Item ID: 7817 Lüting zhi jian chuan ben shu mu 郘亭知見傳本書目 [List of Surviving Editions Known to & Seen by Me]. Youzhi 莫友芝 MO.

A “Significant Achievement”

Lüting zhi jian chuan ben shu mu 郘亭知見傳本書目 [List of Surviving Editions Known to & Seen by Me].

16 juan in six vols. 8vo, orig. wrappers, stitched as issued. [Shanghai]: from the pillar: “Guo xue fu lun she,” n.d. [but ca. 1912-30].

So-called “enumerative bibliography” (mulu xue 目錄學) had existed in China since ancient times, with the “treatise on literature” (yiwen zhi 藝文志) in the Book of Han forming the canonical example. In late imperial China, with its advanced print culture and traditions of book collecting and scholarship, enumerative bibliography was widely practiced. Our book is a work in this genre.

Mo (1811-71), was a bibliographer, bibliophile, poet, and calligrapher. His affiliation with the publishing house Jinling Shuju (later Jiangnan Shuju) caused him to travel widely in southeast China, where he visited many libraries and collectors and did much bibliographical research.

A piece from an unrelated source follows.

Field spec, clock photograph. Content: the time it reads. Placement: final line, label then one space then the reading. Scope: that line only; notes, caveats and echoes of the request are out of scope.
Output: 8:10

He wrote three notable bibliographies: the present work is a classified list of the books Mo saw during his travels, with notes on the authors, contents, and editions. The first edition was published in Beijing in 1909. Lianbin Dai, in his “China’s Bibliographic Tradition and the History of the Book” in Book History, Vol. 17 (2014), considers this work to be a “significant achievement” (p. 21); it concentrates on editions printed before 1800 included in the Siku Quanshu zongmu tiyao [Annotated Catalogue of the Complete Imperial Library], the largest pre-modern Chinese book catalogue.

The contents of our bibliography are arranged by subject. Entries include titles, number of volumes, authorship, editors, publishers, dates of publication, editions, references and comments, etc.

Fine set, preserved in a hantao. Minor browning throughout.